Earlier this spring, I had an epiphany.

And part of this epiphany involved me starting to write every morning.

Since I was new to writing so often, my muscles were weak.

I realized a few things very quickly: my first inclination when I’m stuck is to journal. That was easy enough to combat. It just meant that I took ten or fifteen minutes to journal first and get that out of the way so I had no excuse.

I also realized if I have to rely on myself to get the juices flowing, I’m going to be sitting there twiddling my thumbs for a while, and that wasn’t very productive, so.

Long have I been cultivating my Pinterest boards. (I wasn’t an immediate Pinterest convert. I tried it years ago, tried it for blogging and writing alike and just… wasn’t wild about it. I don’t know what happened, but I’m all about it now.) And I’ve got extensive boards. One of them is specifically for story prompts.

When I sit down, I journal. Then I find something that strikes me on my Pinterest board. I don’t spend a lot of time doing this, knowing how Pinterest can suck me in.

But once I do, I fill out a blank 3×5 index card–front and back.

part ii

What this process has allowed me to do is dip my toes in the creative well every morning before the craziness of my day starts.

It’s a bit like what US Navy Admiral William McRaven talks about when he says to make your bed every morning:

“If you make your bed every morning, you will have accomplished the first task of the day. It will give you a small sense of pride and it will encourage you to do another task.”

Admiral William McRaven, US Navy

When I fill out that 3×5 card, I’ve accomplished an important part of my day. Even if the writing was “bad,” it was done. That card was blank and now, because of my discipline and determination, it isn’t.

In this particular case, the goal is not quality. It’s quantity.

So by merely filling out the card–regardless of the nature of the content–I get to claim credit for completing that task.

It’s an extremely heady feeling that often puts my day on the right track. (The write track? Groan if you must, I enjoy a good pun lol)

And doing this also coincides with another thing Admiral McRaven said:

“If you can’t do the little things right, you’ll never be able to do the big things right.”

Admiral William McRaven, US Navy

As part of my MFA program, I have to write an entire novel. My novel right now is projected to top out at 100,000 words.

That’s a lot of words.

But if I want to be a professional author, I’m not going to write just 100,000 words for this thesis novel. I’m going to write those and then write them all over again because my thesis novel has to undergo two semesters of revisions before final submission.

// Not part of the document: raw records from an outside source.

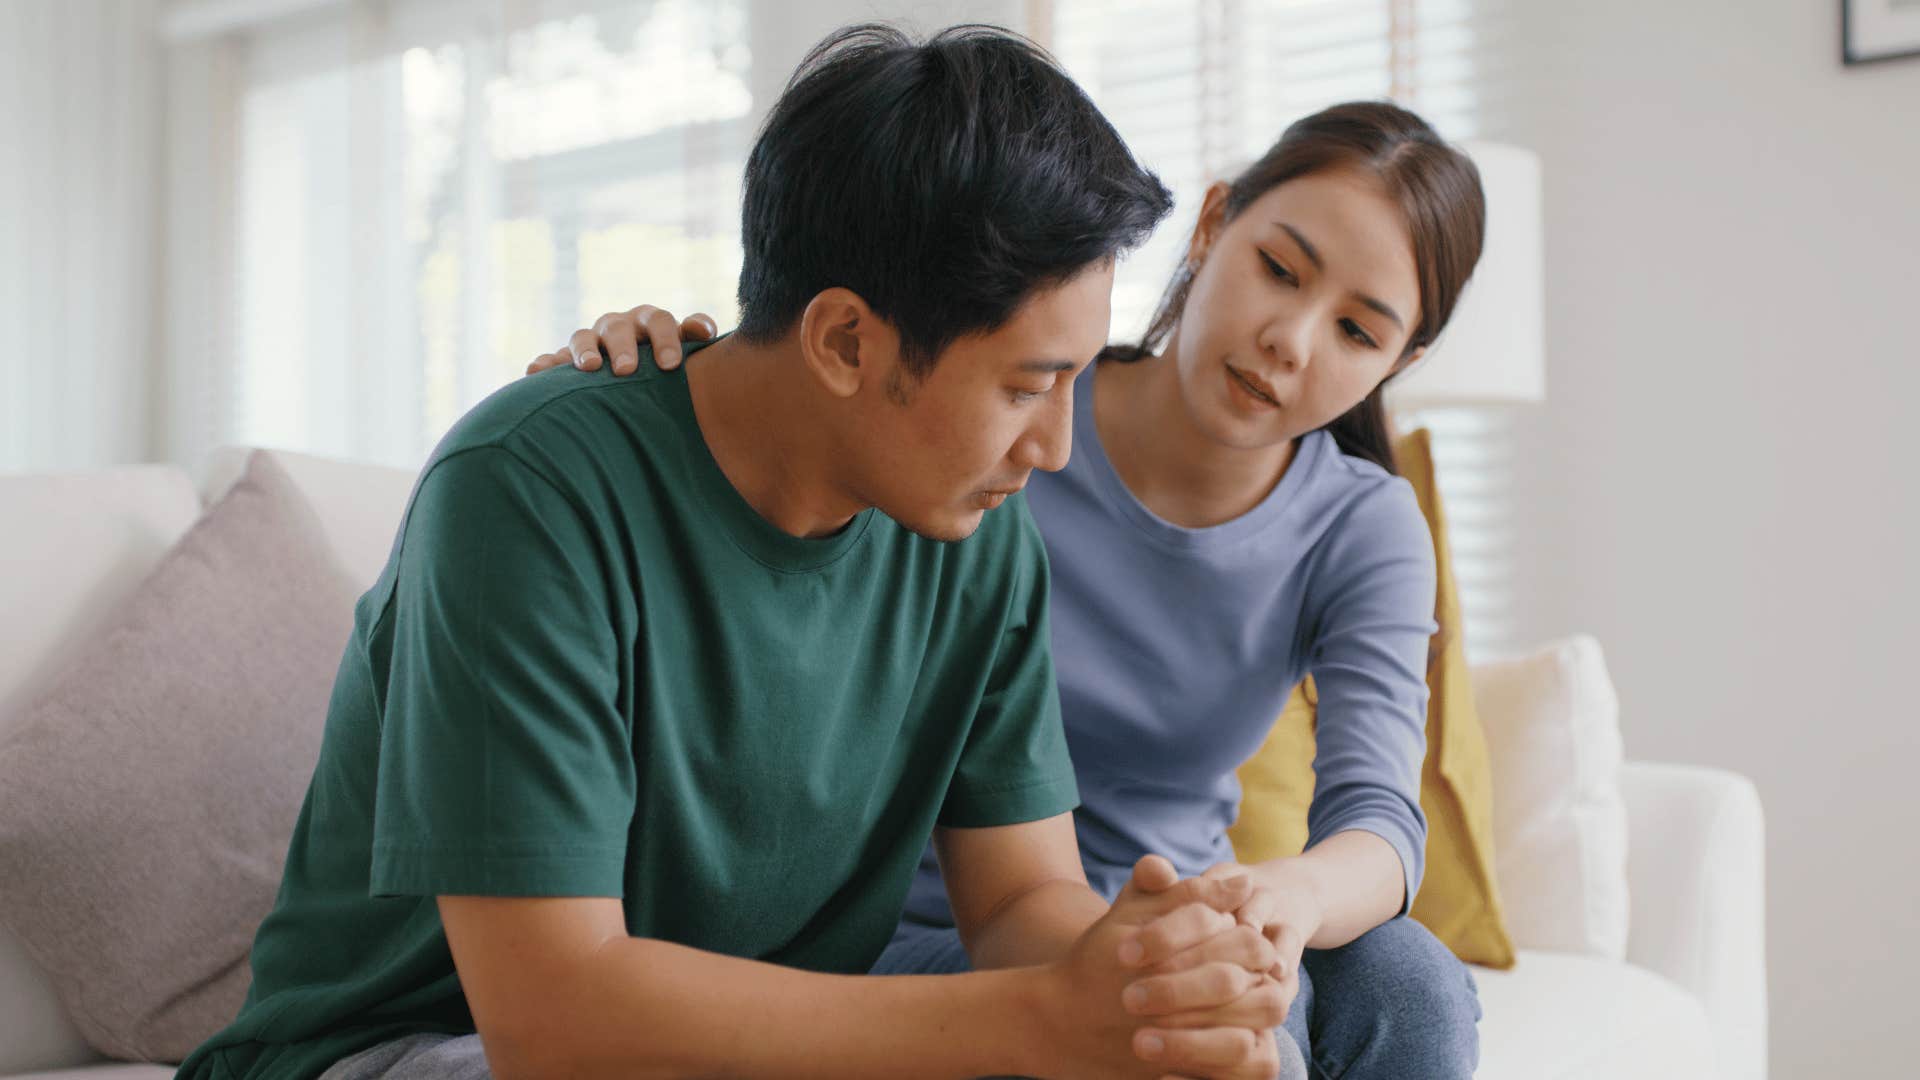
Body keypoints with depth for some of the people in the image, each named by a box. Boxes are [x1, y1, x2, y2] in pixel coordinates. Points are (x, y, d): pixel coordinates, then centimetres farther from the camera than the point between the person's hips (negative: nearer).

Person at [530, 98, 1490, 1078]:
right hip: (932, 934, -3)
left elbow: (1380, 821, -20)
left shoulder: (1365, 531, -6)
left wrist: (1295, 891, -45)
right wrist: (637, 351, -29)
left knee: (1405, 984, -27)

And then I’m going to write another book after that. And another one after that.

It’s a scary number, but it’s a little less scary when you consider that I can stuff about a page’s worth of words on those 3×5 cards. That’s about 250 words. Let’s be generous and say 300 because I write small.

300 words x 365 days = 109,500 words a year

Basically, regardless of what’s going on with my big novel projects, if I keep with my daily writing, I’ll write a hefty-sized book a year.

Aside from that, doing a daily snippet gives you the chance to explore a new creative space every day. It isn’t a commitment. The only thing you’re committing is time and swinging the door open to inspiration. Show up, but don’t wait for inspiration and creativity. Start without them. Explore. Imagine.

With that thought in mind, I encourage you to explore the idea of writing a little something every morning. If for no other reason than a small boost of dopamine to get your day off right.

part iii

I’m going to start posting my daily writings. I’ve been holding onto them for a while (and also got out of the habit *eek*) and it’s time to put them out there.

They probably won’t do more than just exist for a while, and I’m okay with that. Part of writing is letting it go.